# My two Orbea's



## rollinrob (Dec 8, 2002)

Hi Guys
Here are my two Orbeas.
The first is a 03 Leige which I bought from ebay as a frame for 300.00 and built it up with Ultgra 10, velomax circuits and fsa compact cranks. The frame is an older lobuler frame made of altec 2 tubing with carbon seatstays. The ride is stiff but very comfy for my 180 lbs body.
The second needs no introduction. Its an Orca and is not as stiff is the liege but very comfy and light.
The Orca is a fast, light climber. I am a much better climber on the orca than I have ever been on any other bike. I do not know why, perhaps it is the geometry (which is much more laid back than any other bike I have ridden) or perhaps it is because I am using a compact crank and have gotten alot stronger staying in the big ring more often. Whatever the reason this bike just rocks. It is my long disatnce climbing machine. I have yet to find its limits. It is a blast going uphill and even more fun coming down, you just lean a little bit and the bike rockets through corners. It is also very very stable at speed. I have gotten as high as 49 mph and was very comfortable on the bike. 
My Liege is a sprinters dream. It is very stiff, made of Altec 2 alu and has the carbon stays from Orbea. I use this bike when doing my not so hilly 26 mile, 1000 feet of climbing loop. It is great on the flats and smaller hills that you can rocket up and down. It is a much slower handling bike which is fine on some days. 
To compare the two bikes imagine driving a Honda accord and then hoping into a Ferrari. The accord is very stable and does everythign you would want it to. The Ferrarri has flair, is quicker and faster and alot more fun to drive since you are always pushing yourself to see what the limts are. Thats the way I feel when riding my orca, I have yet to find my limits but the bike keeps pushing me to find them..It is a really fun bike to ride,


----------



## 1OldFart (Mar 10, 2006)

Hi Rollinrob,
Nice bikes! Yes, Orbea's love the mountains - my Orbea Onix is also a wonderful climber. The power transfer via the FSA crank and integrated BB is phenominal! 

Thanks for sharing and many happy miles,


----------



## Lt. (Jun 2, 2005)

Sweet stable of bikes. I have the same Leige (I actually thought it was called the Starship for some reason) but with carbon seat and chain stays.

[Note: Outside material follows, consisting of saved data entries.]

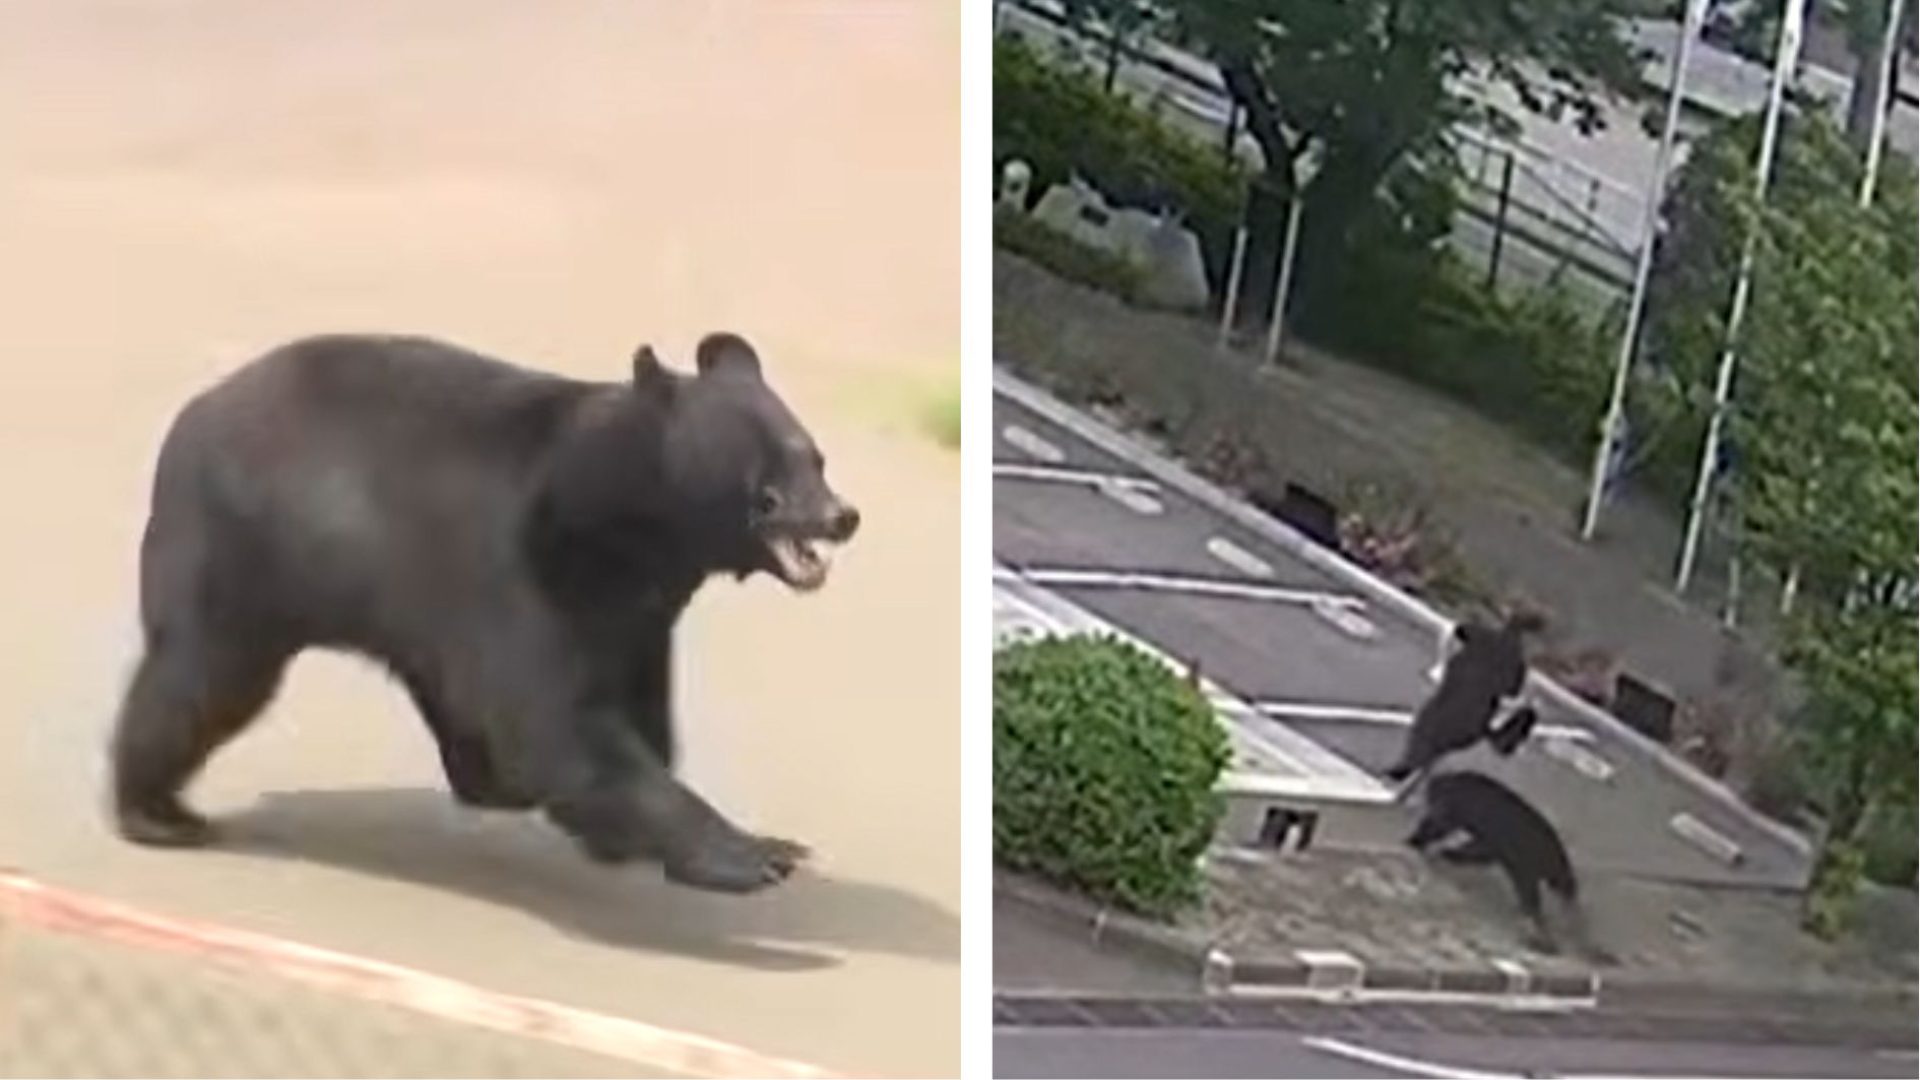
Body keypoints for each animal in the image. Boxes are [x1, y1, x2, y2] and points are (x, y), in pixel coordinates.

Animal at [108, 331, 859, 894]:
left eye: (816, 457)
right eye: (768, 485)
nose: (841, 516)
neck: (629, 521)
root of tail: (196, 409)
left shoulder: (639, 612)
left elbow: (633, 708)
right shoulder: (525, 565)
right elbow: (557, 724)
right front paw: (753, 854)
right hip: (242, 553)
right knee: (201, 681)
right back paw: (157, 813)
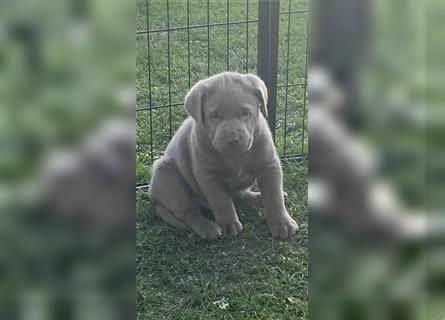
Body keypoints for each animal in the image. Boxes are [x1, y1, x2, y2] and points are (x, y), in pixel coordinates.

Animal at [149, 71, 298, 239]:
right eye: (214, 115)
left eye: (245, 113)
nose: (232, 140)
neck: (235, 156)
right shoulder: (208, 176)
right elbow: (221, 202)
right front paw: (228, 224)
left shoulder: (269, 165)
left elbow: (274, 197)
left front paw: (283, 224)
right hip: (167, 175)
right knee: (189, 213)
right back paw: (207, 227)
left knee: (241, 197)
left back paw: (260, 198)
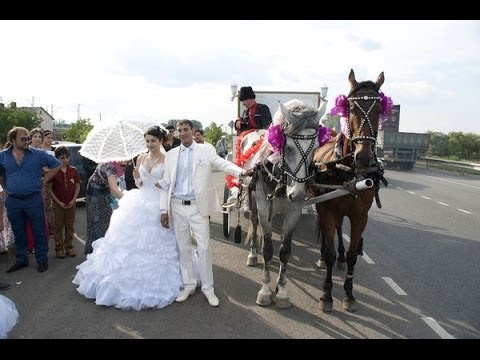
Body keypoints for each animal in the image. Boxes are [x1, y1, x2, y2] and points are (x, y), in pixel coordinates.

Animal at [314, 69, 388, 312]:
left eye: (378, 109)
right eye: (351, 107)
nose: (363, 157)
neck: (349, 172)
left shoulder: (360, 216)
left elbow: (353, 254)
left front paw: (348, 293)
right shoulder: (327, 209)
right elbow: (328, 252)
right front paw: (327, 295)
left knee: (339, 231)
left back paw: (341, 259)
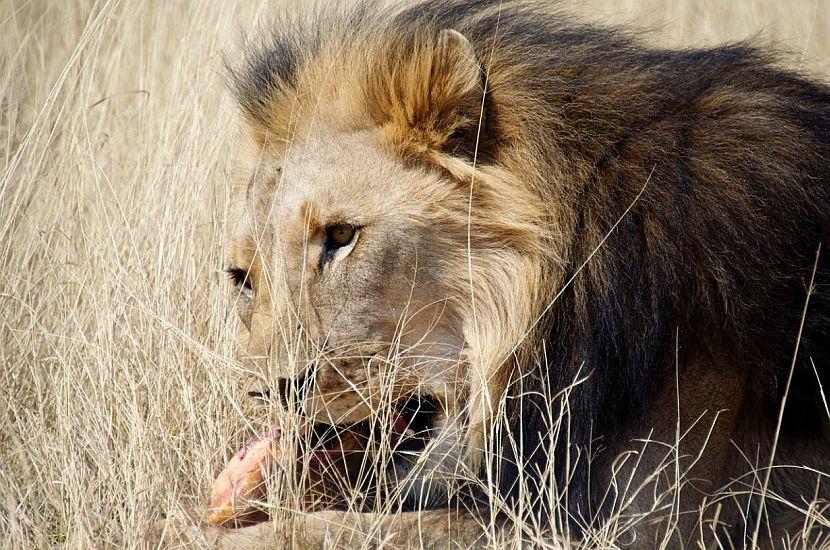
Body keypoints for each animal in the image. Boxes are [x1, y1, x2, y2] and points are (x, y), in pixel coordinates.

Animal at [150, 1, 830, 550]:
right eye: (242, 278)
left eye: (341, 237)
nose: (272, 391)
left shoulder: (651, 518)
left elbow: (347, 528)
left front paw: (185, 532)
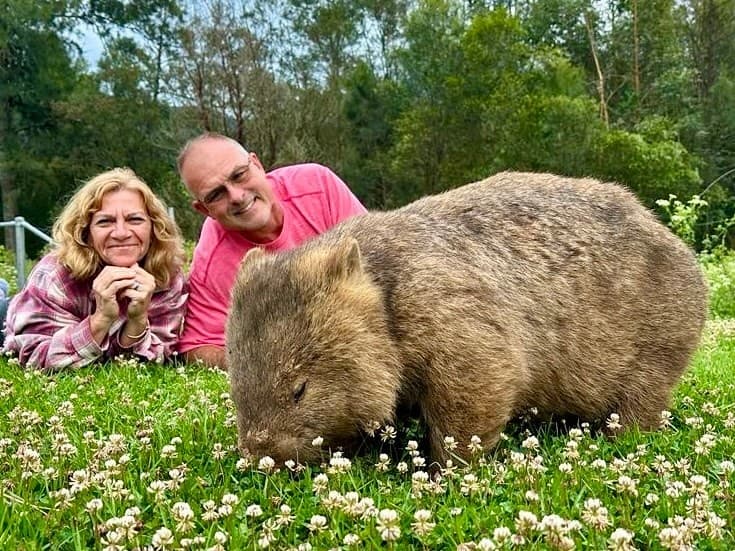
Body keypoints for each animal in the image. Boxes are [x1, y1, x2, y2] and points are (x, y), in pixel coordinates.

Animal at [225, 171, 708, 465]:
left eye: (299, 391)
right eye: (236, 389)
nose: (262, 459)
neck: (382, 290)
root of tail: (667, 232)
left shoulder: (449, 313)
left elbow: (474, 387)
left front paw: (449, 471)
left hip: (662, 321)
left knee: (643, 393)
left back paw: (622, 435)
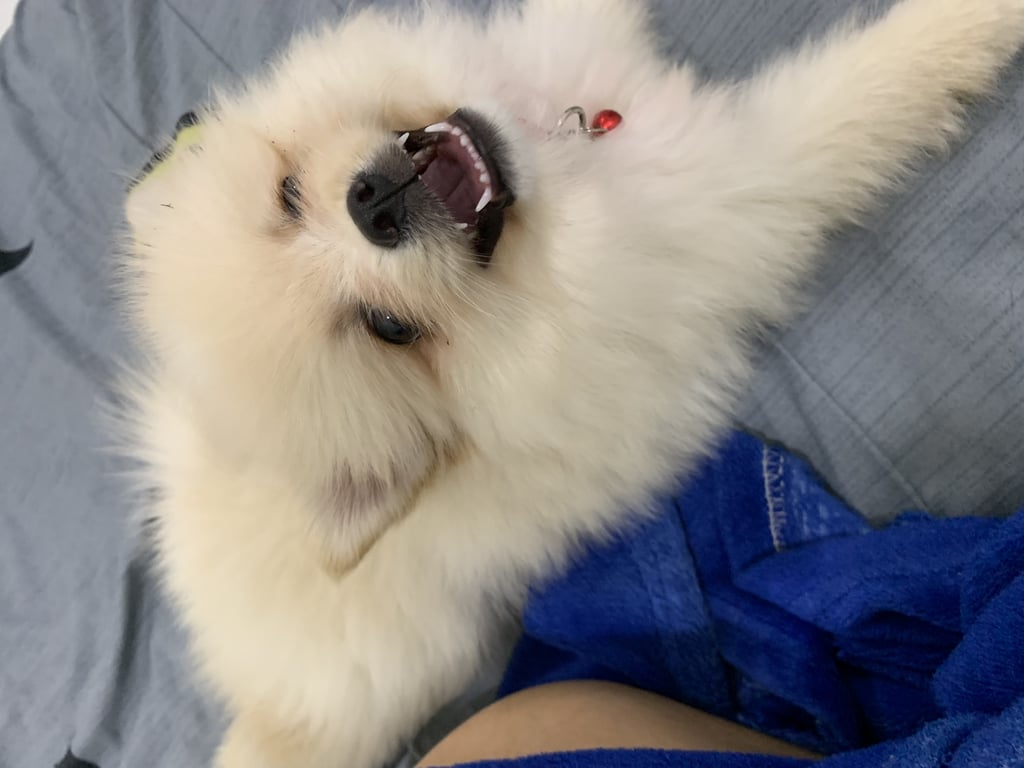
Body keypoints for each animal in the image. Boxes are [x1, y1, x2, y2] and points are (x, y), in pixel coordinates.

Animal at [120, 0, 1024, 765]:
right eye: (389, 330)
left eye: (288, 195)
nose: (371, 203)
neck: (561, 163)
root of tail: (253, 689)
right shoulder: (752, 183)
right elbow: (871, 89)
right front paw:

I'm looking for an addition. Up to recently I was leaning toward an Orbea Opal. But I think I may get a Ridley Damocles to mix it up a bit.


----------



## MaestroXC (Sep 15, 2005)

On Weight Weenies I've heard some really bad things about the durability of the carbon Ridleys; you should probably ask Casran or someone over there for some more detail. Such a shame, it's really a pretty bike.


----------